**Supplied text:**
January 21, 2015 scottcjones 5Comments

I read Lena Dunham’s book over the holidays, not because I’m a huge fan of Lena Dunham’s or anything but because I’d been having difficulty reading for months (see: my illness) and had assumed the book would be fairly simple to read and percolating with mildly interesting observations and, hopefully, some laughs. I like Lena Dunham, more than I sometimes want to admit to myself. I like the work that she does. Tiny Furniture, for example, is a terrific New York movie. I also admit that it’s impossible for me not to feel jealous, even resentful towards Lena Dunham sometimes. She’s a kid (28) who writes for The New Yorker, has a successful HBO show, and gets to work with Judd Apatow on a regular basis. All I’d have to do is find out that she also has a large, beautifully shaped penis which she uses to pleasure the 1981 version of Cheryl Tiegs and I’d seriously consider hanging myself. Somehow Lena Dunham has turned her talent for over-sharing—no small task distinguishing yourself in that realm, considering that everyone over-shares now (including me)—into a stable, successful career. 

As for the book, it sounds silly and a little unfair to admit this but I was hoping for this: “David Sedaris-esque” essays from a woman’s point of view. That’s exactly what I was thinking when I first opened Dunham’s book. I feel like a jerk for wanting that now. Instead of Sedaris-esque essays, what I got was a series of overly confessional, half-written (or overwritten) celebrity-style “scrap-bookings” that didn’t add up to much. 

Maybe I set the bar too high for Lena Dunham. I probably did. David Sedaris is a supremely talented, older (58) gay man who is generally a lot of fun to read, though never so much fun that you feel guilty for reading him. Lena Dunham is not the “woman version” of David Sedaris. She’s Lena Dunham—and that’s enough for most people, I guess, but still not enough for me. Maybe if she was a man I wouldn’t expect so much. Or, maybe I would. And I can always watch Girls, which always makes me happy that I sold my Brooklyn apartment 15 years ago. Sure, I lost money on the deal—I missed the “Great Brooklyn Renaissance/Jerk-ification” by about five years, I guess—but at least I don’t have to live in the same borough as the self-absorbed (though entertaining) jerks on the show.

**Information:**
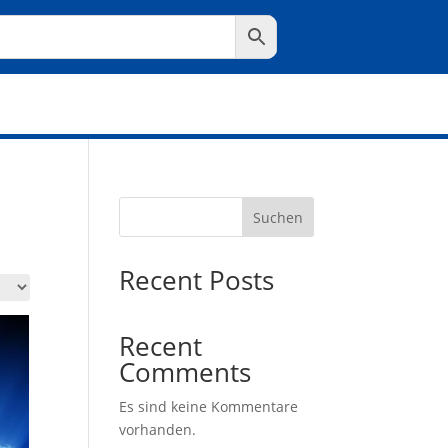
Suchen
Recent Posts
Recent
Comments
Es sind keine Kommentare
vorhanden.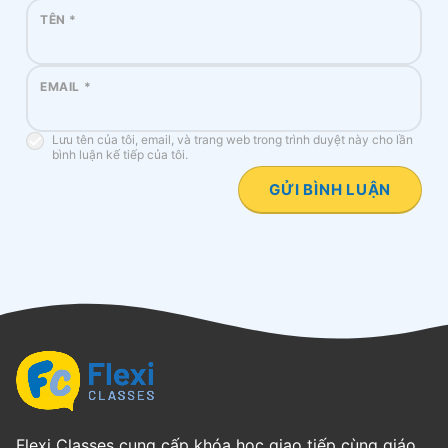
TÊN
*
EMAIL
*
Lưu tên của tôi, email, và trang web trong trình duyệt này cho lần
bình luận kế tiếp của tôi.
Flexi Classes cung cấp khóa học giao tiếp cùng giáo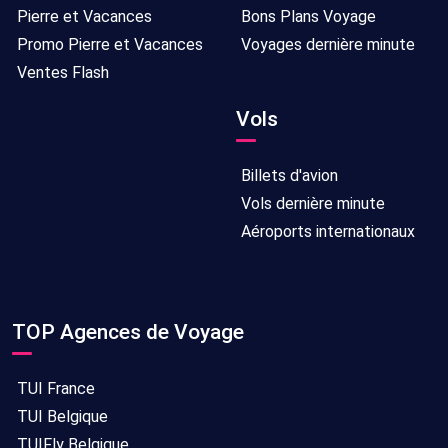
Pierre et Vacances
Bons Plans Voyage
Promo Pierre et Vacances
Voyages dernière minute
Ventes Flash
Vols
Billets d'avion
Vols dernière minute
Aéroports internationaux
TOP Agences de Voyage
TUI France
TUI Belgique
TUIFly Belgique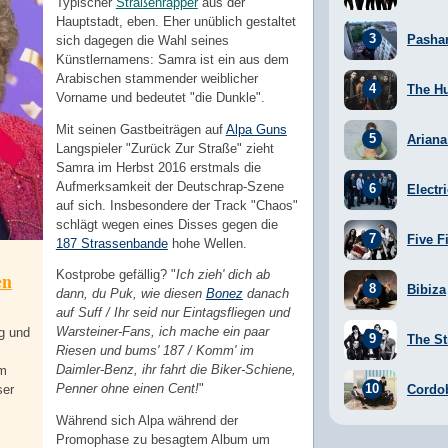
Typischer
Straßenrapper
aus der
Hauptstadt, eben. Eher unüblich gestaltet
Pasha
sich dagegen die Wahl seines
Künstlernamens: Samra ist ein aus dem
Arabischen stammender weiblicher
The H
Vorname und bedeutet "die Dunkle".
Mit seinen Gastbeiträgen auf
Alpa Guns
Arian
Langspieler "Zurück Zur Straße" zieht
Samra im Herbst 2016 erstmals die
Aufmerksamkeit der Deutschrap-Szene
Electr
auf sich. Insbesondere der Track "Chaos"
schlägt wegen eines Disses gegen die
Five F
187 Strassenbande
hohe Wellen.
Kostprobe gefällig? "
Ich zieh' dich ab
en
Bibiza
dann, du Puk, wie diesen
Bonez
danach
auf Suff / Ihr seid nur Eintagsfliegen und
Warsteiner-Fans, ich mache ein paar
g und
The St
Riesen und bums' 187 / Komm' im
Daimler-Benz, ihr fahrt die Biker-Schiene,
em
Penner ohne einen Cent!
"
Cordo
ser
Während sich Alpa während der
Promophase zu besagtem Album um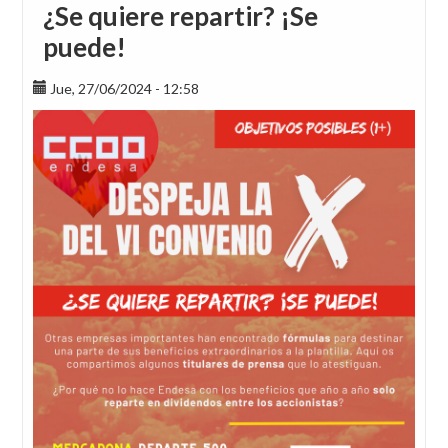
¿Se quiere repartir? ¡Se
puede!
Jue, 27/06/2024 - 12:58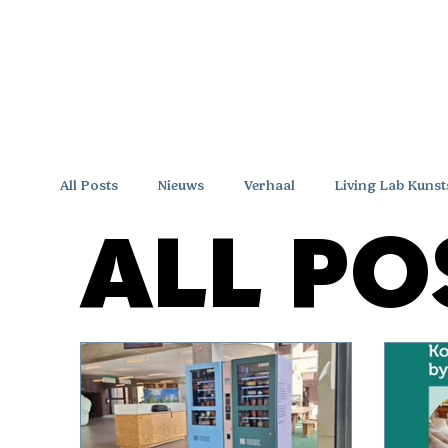
All Posts
Nieuws
Verhaal
Living Lab Kunst
ALL PO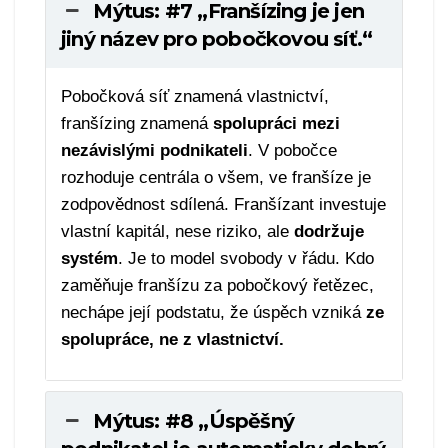
Mýtus: #7 „Franšízing je jen
jiný název pro pobočkovou síť.“
Pobočková síť znamená vlastnictví,
franšízing znamená
spolupráci mezi
nezávislými podnikateli
. V pobočce
rozhoduje centrála o všem, ve franšíze je
zodpovědnost sdílená. Franšízant investuje
vlastní kapitál, nese riziko, ale
dodržuje
systém
. Je to model svobody v řádu. Kdo
zaměňuje franšízu za pobočkový řetězec,
nechápe její podstatu, že úspěch vzniká
ze
spolupráce, ne z vlastnictví.
Mýtus: #8 „Úspěšný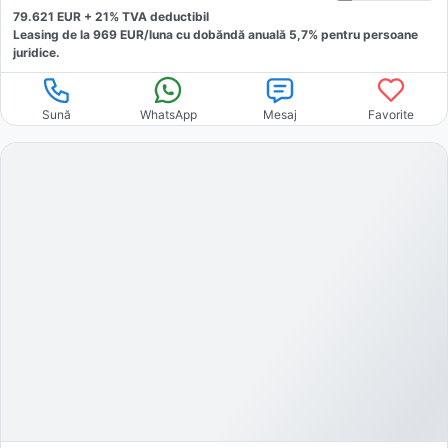
79.621
EUR +
21
% TVA deductibil
Leasing de la
969
EUR/luna
cu dobăndă
anuală
5,7
% pentru persoane
juridice.
Sună
WhatsApp
Mesaj
Favorite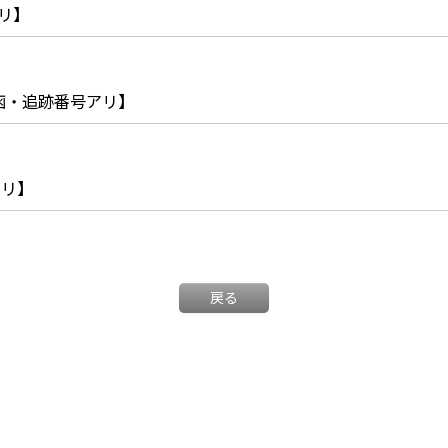
リ】
投函・追跡番号アリ】
アリ】
戻る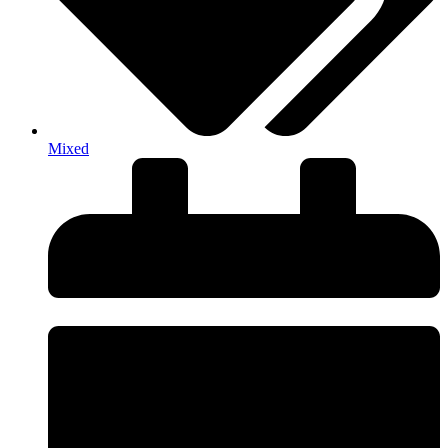
Mixed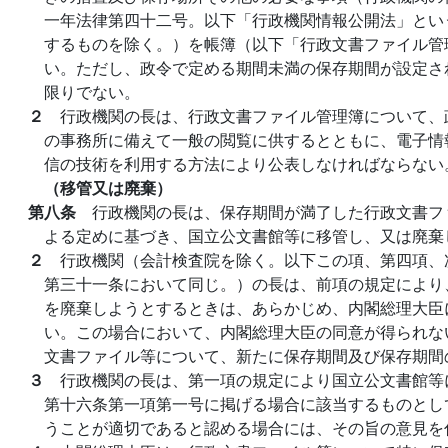
一年法律第四十二号。以下「行政機関情報公開法」とい
するものを除く。）を帳簿（以下「行政文書ファイル管
い。ただし、政令で定める期間未満の保存期間が設定さ
限りでない。
２
行政機関の長は、行政文書ファイル管理簿について、
の事務所に備えて一般の閲覧に供するとともに、電子情
信の技術を利用する方法により公表しなければならない
（移管又は廃棄）
第八条
行政機関の長は、保存期間が満了した行政文書フ
よる定めに基づき、国立公文書館等に移管し、又は廃棄
２
行政機関（会計検査院を除く。以下この項、第四項、
第三十一条において同じ。）の長は、前項の規定により
を廃棄しようとするときは、あらかじめ、内閣総理大臣
い。この場合において、内閣総理大臣の同意が得られな
文書ファイル等について、新たに保存期間及び保存期間
３
行政機関の長は、第一項の規定により国立公文書館等
第十六条第一項第一号に掲げる場合に該当するものとし
うことが適切であると認める場合には、その旨の意見を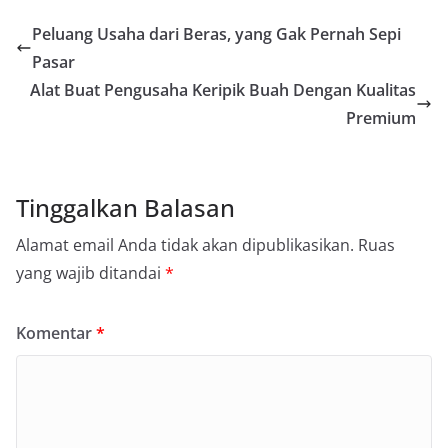
Peluang Usaha dari Beras, yang Gak Pernah Sepi
Pasar
Alat Buat Pengusaha Keripik Buah Dengan Kualitas
Premium
Tinggalkan Balasan
Alamat email Anda tidak akan dipublikasikan.
Ruas
yang wajib ditandai
*
Komentar
*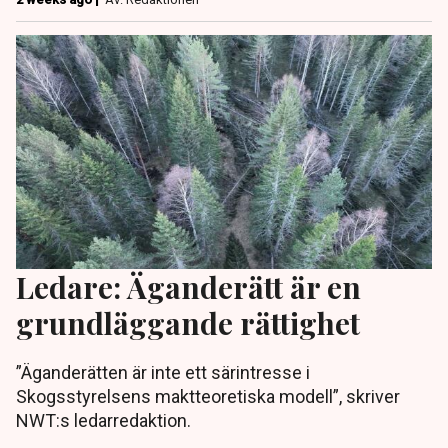
Ledare: Äganderätt är en
grundläggande rättighet
”Äganderätten är inte ett särintresse i
Skogsstyrelsens maktteoretiska modell”, skriver
NWT:s ledarredaktion.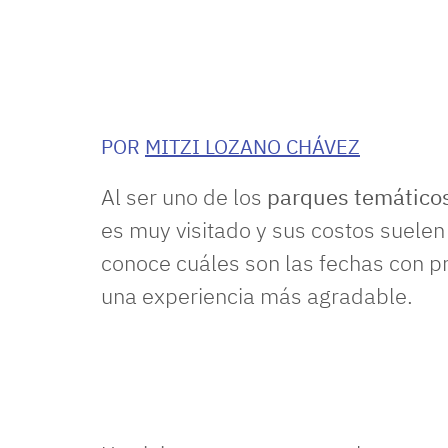
POR
MITZI LOZANO CHÁVEZ
Al ser uno de los
parques temático
es muy visitado y sus costos suele
conoce cuáles son las fechas con p
una experiencia más agradable.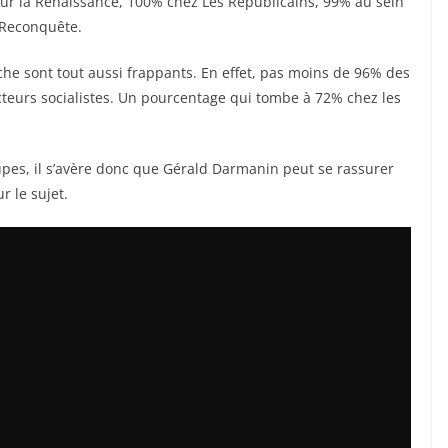
our la Renaissance, 100% chez Les Républicains, 99% au sein
 Reconquête.
uche sont tout aussi frappants. En effet, pas moins de 96% des
teurs socialistes. Un pourcentage qui tombe à 72% chez les
Nupes, il s’avère donc que Gérald Darmanin peut se rassurer
r le sujet.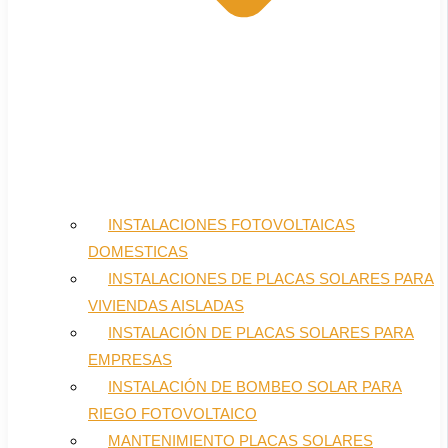
INSTALACIONES FOTOVOLTAICAS
DOMESTICAS
INSTALACIONES DE PLACAS SOLARES PARA
VIVIENDAS AISLADAS
INSTALACIÓN DE PLACAS SOLARES PARA
EMPRESAS
INSTALACIÓN DE BOMBEO SOLAR PARA
RIEGO FOTOVOLTAICO
MANTENIMIENTO PLACAS SOLARES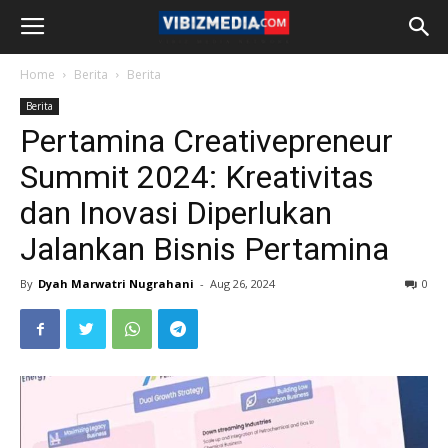
Home
Berita
Berita
Berita
Pertamina Creativepreneur
Summit 2024: Kreativitas
dan Inovasi Diperlukan
Jalankan Bisnis Pertamina
By
Dyah Marwatri Nugrahani
-
Aug 26, 2024
0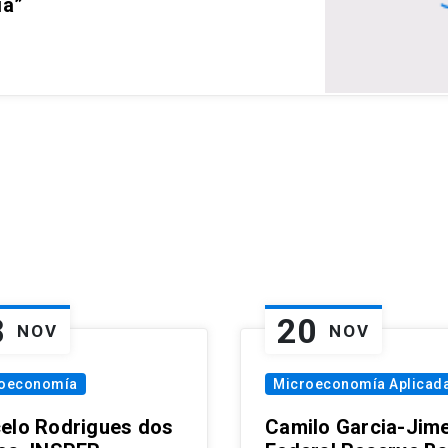
ia”
8
20
NOV
NOV
oeconomía
Microeconomía Aplicad
elo Rodrigues dos
Camilo Garcia-Jim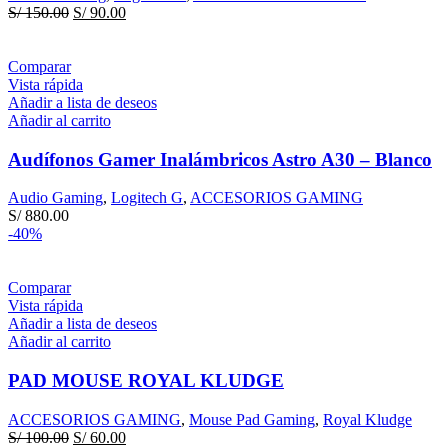
El
El
S/
150.00
S/
90.00
precio
precio
original
actual
era:
es:
Comparar
S/ 150.00.
S/ 90.00.
Vista rápida
Añadir a lista de deseos
Añadir al carrito
Audífonos Gamer Inalámbricos Astro A30 – Blanco
Audio Gaming
,
Logitech G
,
ACCESORIOS GAMING
S/
880.00
-40%
Comparar
Vista rápida
Añadir a lista de deseos
Añadir al carrito
PAD MOUSE ROYAL KLUDGE
ACCESORIOS GAMING
,
Mouse Pad Gaming
,
Royal Kludge
El
El
S/
100.00
S/
60.00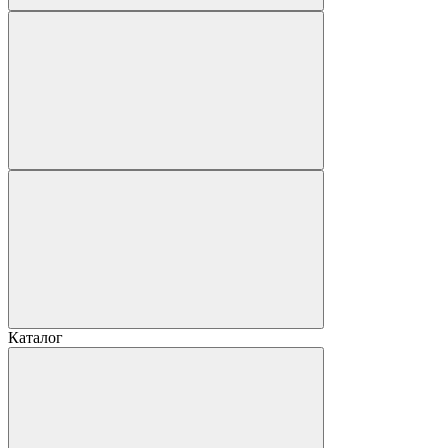
Каталог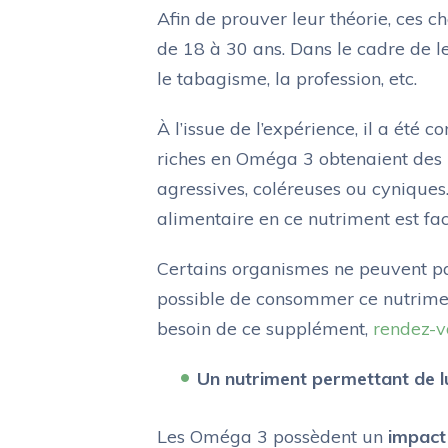
Afin de prouver leur théorie, ces
de 18 à 30 ans. Dans le cadre de l
le tabagisme, la profession, etc.
À l’issue de l’expérience, il a été
riches en Oméga 3 obtenaient des ré
agressives, coléreuses ou cyniques
alimentaire en ce nutriment est faci
Certains organismes ne peuvent pas
possible de consommer ce nutrime
besoin de ce supplément,
rendez-v
Un nutriment permettant de lu
Les Oméga 3 possèdent un
impact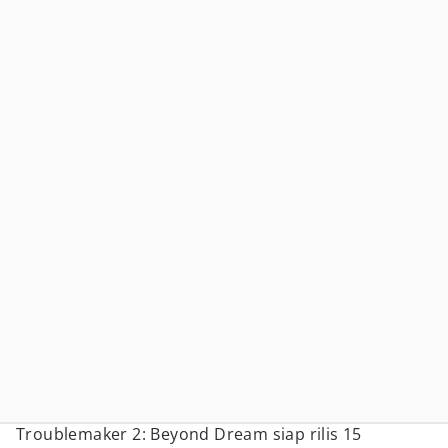
Troublemaker 2: Beyond Dream siap rilis 15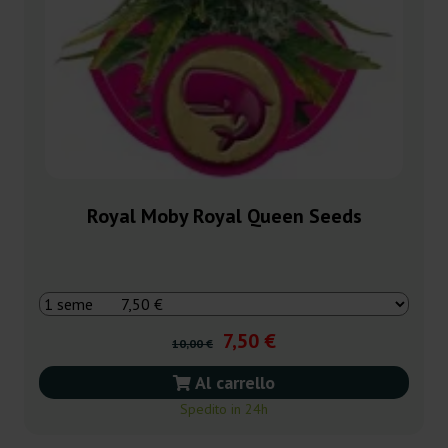
Royal Moby Royal Queen Seeds
7,50 €
10,00 €
Al carrello
Spedito in 24h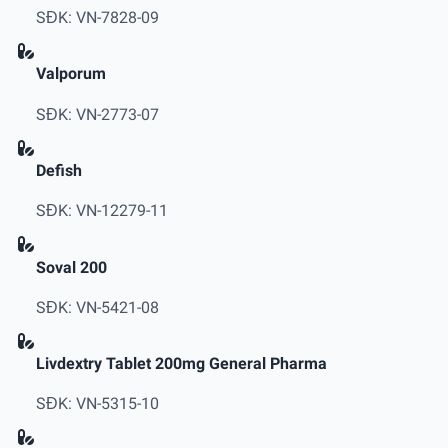
SĐK: VN-7828-09
Valporum
SĐK: VN-2773-07
Defish
SĐK: VN-12279-11
Soval 200
SĐK: VN-5421-08
Livdextry Tablet 200mg General Pharma
SĐK: VN-5315-10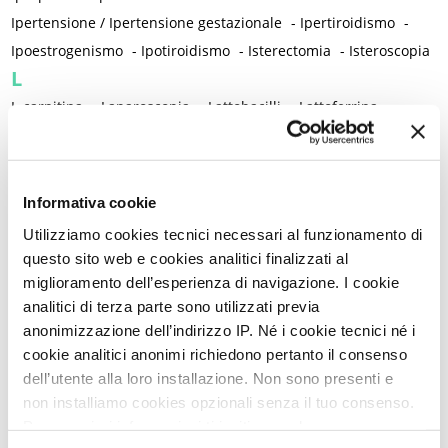
Ipertensione / Ipertensione gestazionale
-
Ipertiroidismo
-
Ipoestrogenismo
-
Ipotiroidismo
-
Isterectomia
-
Isteroscopia
L
L-carnitina
-
Laparoscopia
-
Lattobacilli
-
Lattoferrina
-
Legislazione
-
Lesioni intraepiteliali squamose di alto grado della vulva
-
Lichen planus
-
Lichen sclerosus
-
Lichen simplex chronicus
-
Informativa cookie
Linee guida cliniche
-
Linfedema
-
Linfoma di Hodgkin
-
Utilizziamo cookies tecnici necessari al funzionamento di
Lockdown
-
Long Covid
-
Lubrificazione vaginale
-
questo sito web e cookies analitici finalizzati al
Lupus eritematoso sistemico
-
Luteolina
-
Lutto
miglioramento dell’esperienza di navigazione. I cookie
M
analitici di terza parte sono utilizzati previa
anonimizzazione dell’indirizzo IP. Né i cookie tecnici né i
Magnesio
-
Mal di schiena
-
Malattia infiammatoria cronica
-
cookie analitici anonimi richiedono pertanto il consenso
Malattia infiammatoria pelvica
-
Malattia reumatica
-
dell’utente alla loro installazione. Non sono presenti e
Malattie allergiche
-
Malattie autoimmuni
-
non installiamo cookies opzionali senza il tuo consenso.
Malattie immunomediate
-
Malattie infiammatorie intestinali
Per maggiori informazioni ti invitiamo a leggere
-
Malattie metaboliche
-
Malattie neurologiche
-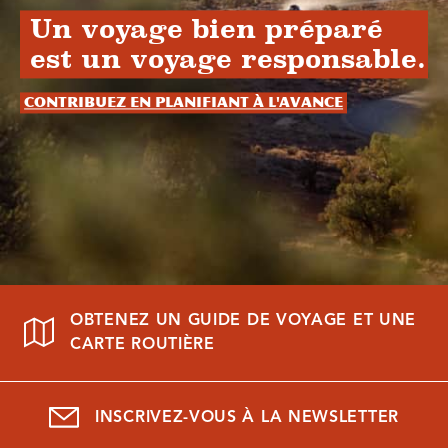
Un voyage bien préparé
est un voyage responsable.
Contribuez en planifiant à l'avance
OBTENEZ UN GUIDE DE VOYAGE ET UNE
CARTE ROUTIÈRE
INSCRIVEZ-VOUS À LA NEWSLETTER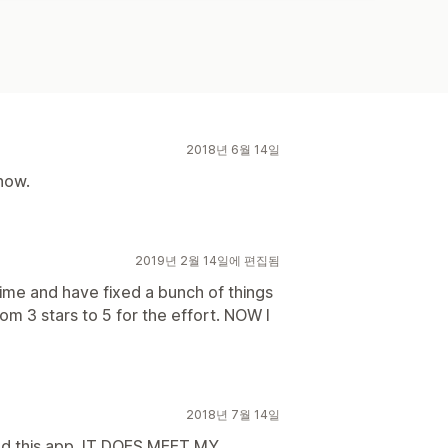
2018년 6월 14일
 now.
2019년 2월 14일에 편집됨
time and have fixed a bunch of things
om 3 stars to 5 for the effort. NOW I
2018년 7월 14일
ind this app. IT DOES MEET MY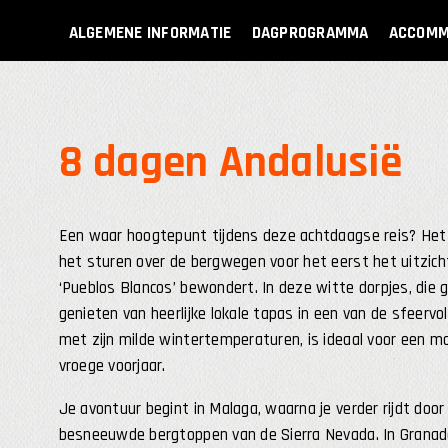
ALGEMENE INFORMATIE
DAGPROGRAMMA
ACCOMM
8 dagen Andalusië
Een waar hoogtepunt tijdens deze achtdaagse reis? Het
het sturen over de bergwegen voor het eerst het uitzicht
‘Pueblos Blancos’ bewondert. In deze witte dorpjes, die gl
genieten van heerlijke lokale tapas in een van de sfeervol
met zijn milde wintertemperaturen, is ideaal voor een mo
vroege voorjaar.
Je avontuur begint in Malaga, waarna je verder rijdt door
besneeuwde bergtoppen van de Sierra Nevada. In Granada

**What is expected:**
Switch "Brooklyn" to "Queens" in the review of Lena Dunham's book between "Maybe I set" and "jerks on the show.", inclusive, and write out that passage.

**Solved problem:**
Maybe I set the bar too high for Lena Dunham. I probably did. David Sedaris is a supremely talented, older (58) gay man who is generally a lot of fun to read, though never so much fun that you feel guilty for reading him. Lena Dunham is not the “woman version” of David Sedaris. She’s Lena Dunham—and that’s enough for most people, I guess, but still not enough for me. Maybe if she was a man I wouldn’t expect so much. Or, maybe I would. And I can always watch Girls, which always makes me happy that I sold my Queens apartment 15 years ago. Sure, I lost money on the deal—I missed the “Great Queens Renaissance/Jerk-ification” by about five years, I guess—but at least I don’t have to live in the same borough as the self-absorbed (though entertaining) jerks on the show.